NFI is a stealthy EV play in my books, and it’s a cheap TSX stock at 0.7 times sales and 2.3 times book.
Cheap TSX stock #3: North West Company
North West Company (TSX:NWC) is a retailer that serves underserved communities, primarily in northwest Canada and Alaska. It’s a pretty boring retailer that many folks living in the inner city have never heard of. Yet the retailer boasts one of the widest moats in brick-and-mortar retail. Few e-commerce retailers want to venture out as far as the remote locations served by North West. It’s North West’s turf, and the return on investment probably wouldn’t be too attractive for those looking to compete for market share.

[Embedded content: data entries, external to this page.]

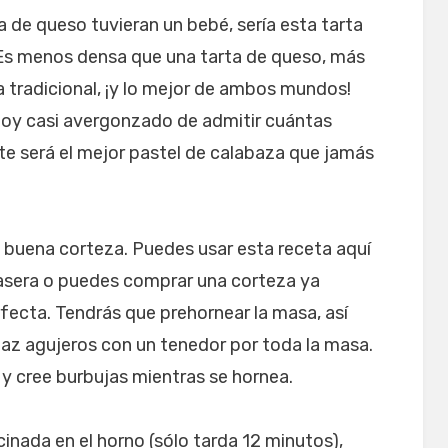
a de queso tuvieran un bebé, sería esta tarta
Es menos densa que una tarta de queso, más
 tradicional, ¡y lo mejor de ambos mundos!
toy casi avergonzado de admitir cuántas
e será el mejor pastel de calabaza que jamás
 buena corteza. Puedes usar esta receta aquí
asera o puedes comprar una corteza ya
rfecta. Tendrás que prehornear la masa, así
Haz agujeros con un tenedor por toda la masa.
 y cree burbujas mientras se hornea.
nada en el horno (sólo tarda 12 minutos),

With a wide moat and a recession- and coronavirus-resilient business, the cheap TSX stock should be seen as a defensive core to any long-term portfolio. At 12.6 times earnings, 0.7 times sales, and 3.5 times book, shares of the retailer are also dirt cheap. And the 4.2%-yielding dividend is a cherry on top of an already pretty attractive sundae.
The following three Canadian stocks may be boring, but what they lack in excitement, they more than make up for in value. If I had to choose one stock on this list, it’d have to be Couche-Tard. It’s the most misunderstood stock on this list, and I think it has the widest margin of safety.